If there’s one thing I’ve realized over the last ten years of my life, it is how often people have a hard time saying how they feel, verbalizing their needs, their feelings, their desires, their hurts, pains, and disappointments. This lack of ability to communicate is a hindrance in every relationship that we experience.
Communication controls relationships. We withhold communication in order to control a relationship—to prevent others from seeing us in an unpleasant light—and we choose to share information about ourselves with others as a way of bonding with them. This exchange of information is a means of letting them see us—of opening ourselves up to them. And this makes us vulnerable to them.
These are the same reasons why prayer and the reading of God’s Word directly correspond to the level of intimacy we experience with our Father. This is no new revelation. Reading God’s Word is us allowing God to speak to us. Conversely, prayer is us speaking to and opening ourselves up to God. It matters not that God already knows our hearts, except for the intercession of the Holy Spirit (Romans 8:26-27) and the mediation of our Elder Brother (1 Timothy 2:5) on our behalf. We may know of a secret someone else is trying to keep from us. It’s not specifically the knowledge that changes the relationship, though it can and does, but rather the relationship grows from that person opening up and revealing the secret themselves, or the relationship withers because of the lack of honesty. The revelation is what draws you closer and the lack thereof can subsequently only serve to hinder the same relationship.

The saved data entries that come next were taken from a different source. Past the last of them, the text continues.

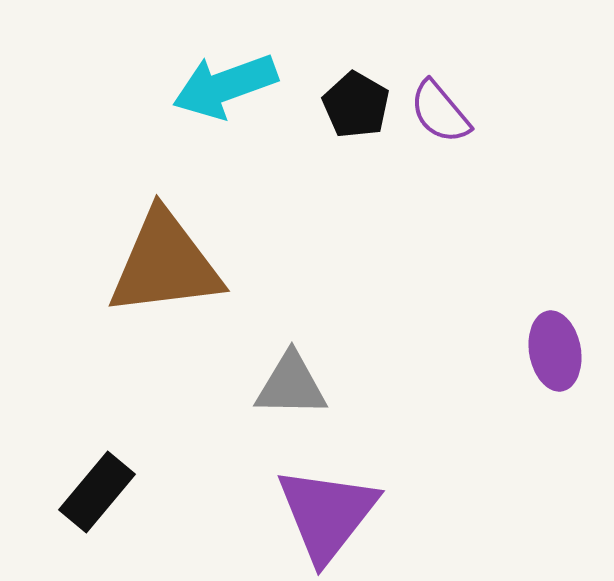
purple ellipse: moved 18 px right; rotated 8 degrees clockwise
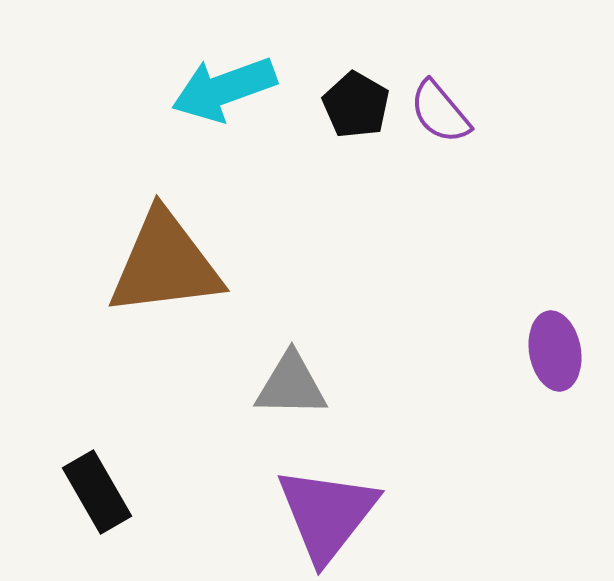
cyan arrow: moved 1 px left, 3 px down
black rectangle: rotated 70 degrees counterclockwise
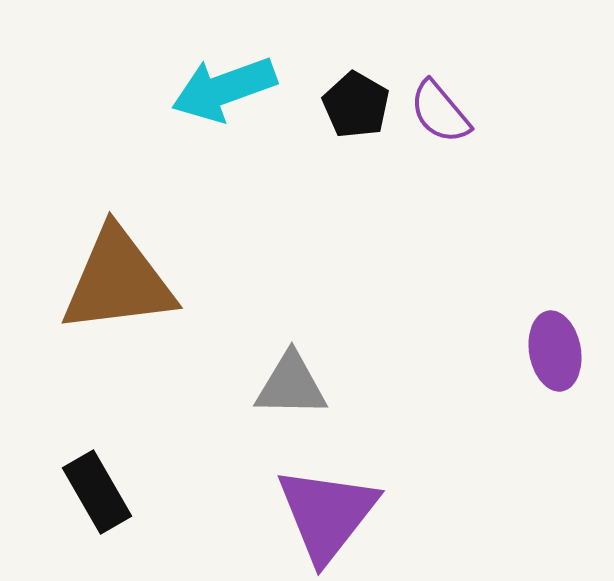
brown triangle: moved 47 px left, 17 px down
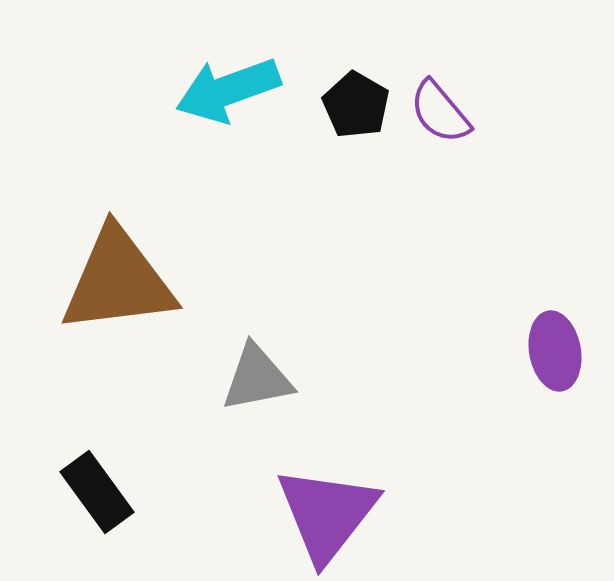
cyan arrow: moved 4 px right, 1 px down
gray triangle: moved 34 px left, 7 px up; rotated 12 degrees counterclockwise
black rectangle: rotated 6 degrees counterclockwise
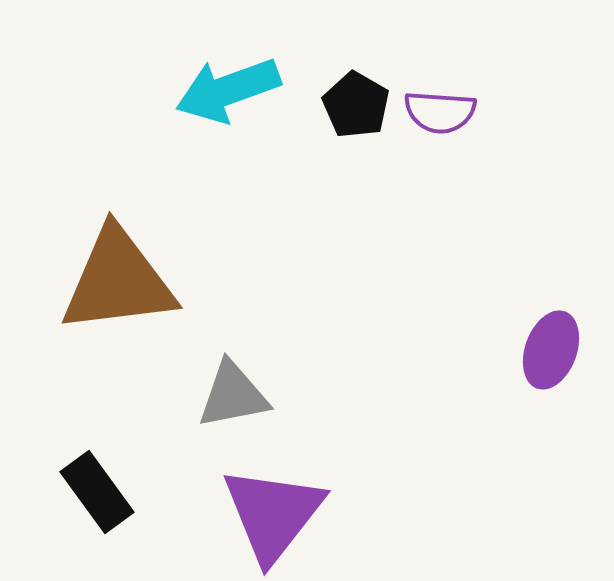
purple semicircle: rotated 46 degrees counterclockwise
purple ellipse: moved 4 px left, 1 px up; rotated 30 degrees clockwise
gray triangle: moved 24 px left, 17 px down
purple triangle: moved 54 px left
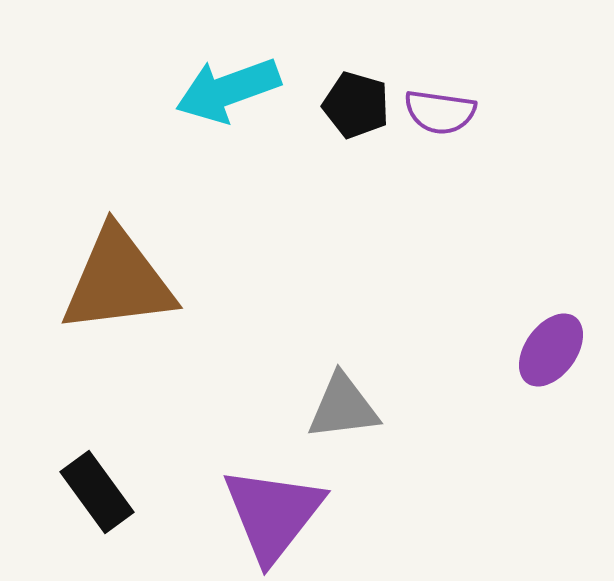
black pentagon: rotated 14 degrees counterclockwise
purple semicircle: rotated 4 degrees clockwise
purple ellipse: rotated 16 degrees clockwise
gray triangle: moved 110 px right, 12 px down; rotated 4 degrees clockwise
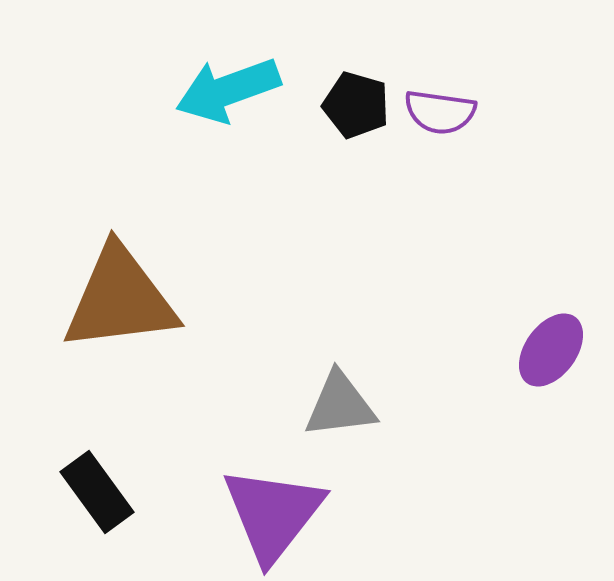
brown triangle: moved 2 px right, 18 px down
gray triangle: moved 3 px left, 2 px up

Just because knowledge is not shared does not change the truth that it exists. You may, in fact, temporarily be able to control one’s perspective or their view of you. But that view is not who you truly are. It’s a perception. And most often it’s a half truth, if not an outright lie.
Let’s look at some reasons we don’t share our thoughts, feelings, and needs with others. Dr. Henry Cloud and Dr. John Townsend have written a fantasitic book called Boundaries. In this book, they address several reason why people fail to set boundaries, and these reasons are often the same reasons why we don't open up with honesty to those around us. These reasons include: fear of loss of love, or abandonment; fear of others' anger, fear of loneliness, guilt, approval, overidentification with others' loss (pg 93-94).
My husband and I went through a period where quite frankly prayer was the only thing that got us through. We love each other, but unfortunately, love doesn’t always prevent us from hurting each other. To be honest, I didn’t feel at the time like I was able to talk to my husband as I normally would about how I was feeling. I could, however, very openly talk to my Abba Father. I decided to take an extra step and share those prayers with my spouse.
I was ultimately able to take my thoughts, feelings, desires, and hurts to God in full sincerity of heart and by sharing that openness with my husband, he also was able to see to the depths of my soul. And God in the process healed the wounds that were created. Fitting for the One that is the Healer. I didn’t pray with my husband in the way that one typically thinks of prayer. I wrote them down—or rather, typed them up and emailed them to him. He was able to see exactly what I was feeling and struggling with at nearly the exact moment I was feeling it. And as a result, he was able to turn around and pray for me knowing exactly what I needed to be taken to our Father. Ecclesiastes says "Two are better than one, because they have a good reward for their labor. For if they fall, one will lift up his companion. But woe to him who is alone when he falls, for he has no one to help him up. Again, if two lie down together, they will keep warm; but how can one be warm alone?" (4:9-11)
As happens frequently with prayer, God was changing me and my heart with each word I put to paper. And I believe he was opening my husband’s heart to receive my words and feelings and in the process drawing us both closer to Him.